Robert Noonan worked from 1900 until 1911 as a painter and decorator in Hastings and St Leonards on the Sussex coast.
One evening Noonan came home from work and began to write about the "system" and why it should be smashed.
Noonan had written pamphlets before. He was active locally after all in the Marxist inclined Social Democratic Federation.
This time Noonan kept writing. Phelan (2005) notes that by the time he had finished he had described the facts of working class life in "1647 handwritten pages of bloody, sweaty, thinly fictionalised detail and plain, raging socialist propaganda."

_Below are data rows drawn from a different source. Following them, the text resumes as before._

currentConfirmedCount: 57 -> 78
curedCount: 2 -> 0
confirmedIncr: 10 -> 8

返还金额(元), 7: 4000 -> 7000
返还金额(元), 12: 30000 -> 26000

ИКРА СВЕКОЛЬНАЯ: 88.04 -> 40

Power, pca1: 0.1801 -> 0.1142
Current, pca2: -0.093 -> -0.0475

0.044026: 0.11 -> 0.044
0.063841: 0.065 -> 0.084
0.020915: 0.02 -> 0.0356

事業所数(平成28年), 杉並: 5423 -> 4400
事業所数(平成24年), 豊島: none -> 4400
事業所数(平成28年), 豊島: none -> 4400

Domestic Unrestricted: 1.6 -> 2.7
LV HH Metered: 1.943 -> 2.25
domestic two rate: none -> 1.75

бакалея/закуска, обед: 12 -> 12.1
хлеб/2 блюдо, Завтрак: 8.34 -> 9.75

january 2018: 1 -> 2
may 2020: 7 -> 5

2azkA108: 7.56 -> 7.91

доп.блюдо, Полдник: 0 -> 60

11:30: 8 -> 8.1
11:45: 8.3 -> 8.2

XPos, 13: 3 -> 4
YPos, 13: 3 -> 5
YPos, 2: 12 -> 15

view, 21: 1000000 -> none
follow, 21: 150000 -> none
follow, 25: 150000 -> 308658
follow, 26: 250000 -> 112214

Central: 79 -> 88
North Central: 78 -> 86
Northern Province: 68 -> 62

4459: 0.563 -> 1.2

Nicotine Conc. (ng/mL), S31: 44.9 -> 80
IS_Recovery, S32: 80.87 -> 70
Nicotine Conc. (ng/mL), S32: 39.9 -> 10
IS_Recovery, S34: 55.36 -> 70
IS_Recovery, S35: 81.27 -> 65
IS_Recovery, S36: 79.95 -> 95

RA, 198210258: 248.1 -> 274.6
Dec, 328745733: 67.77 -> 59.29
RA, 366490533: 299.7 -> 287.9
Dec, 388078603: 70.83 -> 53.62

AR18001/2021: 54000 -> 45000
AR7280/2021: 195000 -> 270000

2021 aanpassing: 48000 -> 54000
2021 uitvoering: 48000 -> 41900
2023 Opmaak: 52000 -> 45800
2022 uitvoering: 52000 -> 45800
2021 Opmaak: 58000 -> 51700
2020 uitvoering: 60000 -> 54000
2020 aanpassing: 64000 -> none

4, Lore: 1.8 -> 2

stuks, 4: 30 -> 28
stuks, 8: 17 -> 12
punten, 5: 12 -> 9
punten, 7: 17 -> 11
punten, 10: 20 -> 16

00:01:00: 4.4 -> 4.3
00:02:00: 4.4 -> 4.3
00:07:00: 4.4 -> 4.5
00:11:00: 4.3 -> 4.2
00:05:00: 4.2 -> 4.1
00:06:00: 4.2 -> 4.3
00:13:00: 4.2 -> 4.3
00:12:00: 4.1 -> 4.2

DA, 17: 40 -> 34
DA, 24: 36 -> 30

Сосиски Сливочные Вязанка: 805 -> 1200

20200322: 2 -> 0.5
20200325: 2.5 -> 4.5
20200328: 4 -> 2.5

Noonan was worried that his book would trigger reprisals from the authorities, from employers and from fellow workers. He decided therefore to use the pseudonym, Robert Tressell. This was probably a reference to the trestle tables used in his trade.
In any case the manuscript was rejected by publishers and in August 1910 Noonan left for Liverpool. He was hoping in due course to set sail for Canada. However he fell ill and died in a workhouse on February 3, 1911. His body was thrown into an unmarked pauper's grave.
Noonan's daughter still had the manuscript fortunately and the book finally appeared three years later. The "Ragged Trousered Philanthropist" soon became hailed as a socialist classic. To this day it is still regarded as a "must read" for many on the Left.